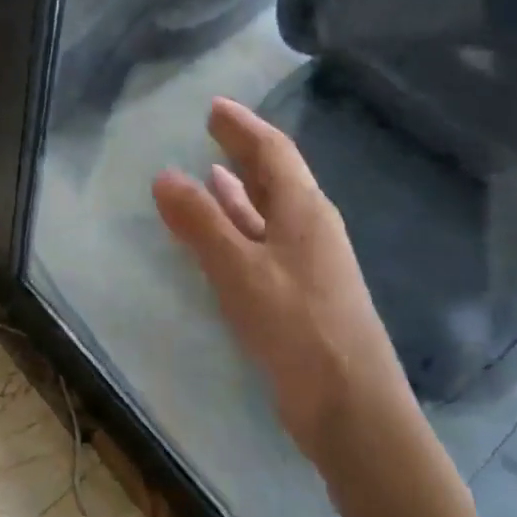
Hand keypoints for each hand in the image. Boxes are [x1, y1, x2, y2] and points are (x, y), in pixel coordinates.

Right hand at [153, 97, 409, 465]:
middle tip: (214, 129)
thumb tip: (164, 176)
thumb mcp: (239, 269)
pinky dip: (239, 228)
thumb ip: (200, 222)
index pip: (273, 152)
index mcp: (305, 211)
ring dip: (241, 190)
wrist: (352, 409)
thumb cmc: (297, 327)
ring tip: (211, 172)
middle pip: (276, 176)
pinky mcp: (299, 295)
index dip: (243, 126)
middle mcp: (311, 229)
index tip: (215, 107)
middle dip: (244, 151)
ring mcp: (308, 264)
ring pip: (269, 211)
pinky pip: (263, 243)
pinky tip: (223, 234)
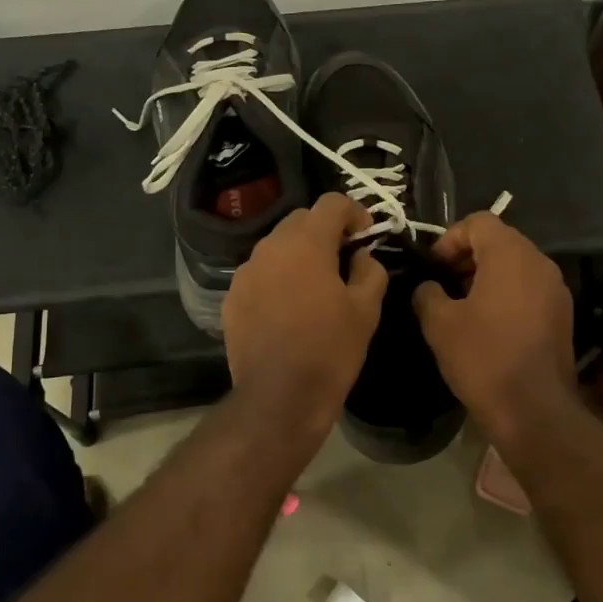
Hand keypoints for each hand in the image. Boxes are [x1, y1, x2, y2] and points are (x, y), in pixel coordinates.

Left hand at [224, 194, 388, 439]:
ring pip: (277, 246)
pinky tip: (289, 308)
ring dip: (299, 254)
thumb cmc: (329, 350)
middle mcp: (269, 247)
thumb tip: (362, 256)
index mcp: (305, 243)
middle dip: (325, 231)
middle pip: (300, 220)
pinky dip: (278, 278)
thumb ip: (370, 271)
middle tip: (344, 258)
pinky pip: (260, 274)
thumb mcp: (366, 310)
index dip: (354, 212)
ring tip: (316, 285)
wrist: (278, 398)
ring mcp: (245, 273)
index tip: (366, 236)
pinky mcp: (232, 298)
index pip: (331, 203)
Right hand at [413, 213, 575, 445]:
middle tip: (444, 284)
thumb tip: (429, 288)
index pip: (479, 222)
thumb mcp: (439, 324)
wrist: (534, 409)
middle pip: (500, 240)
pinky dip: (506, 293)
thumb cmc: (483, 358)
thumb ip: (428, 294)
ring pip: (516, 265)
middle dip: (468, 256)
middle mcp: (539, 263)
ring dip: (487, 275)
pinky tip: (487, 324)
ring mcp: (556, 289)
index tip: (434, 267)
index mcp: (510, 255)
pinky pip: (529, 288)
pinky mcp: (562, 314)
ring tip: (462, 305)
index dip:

• **EXERCISE INSTRUCTIONS**:
Your reply should be a single number: how many lines in the listing above include the string "index".

• **RESULT**:
12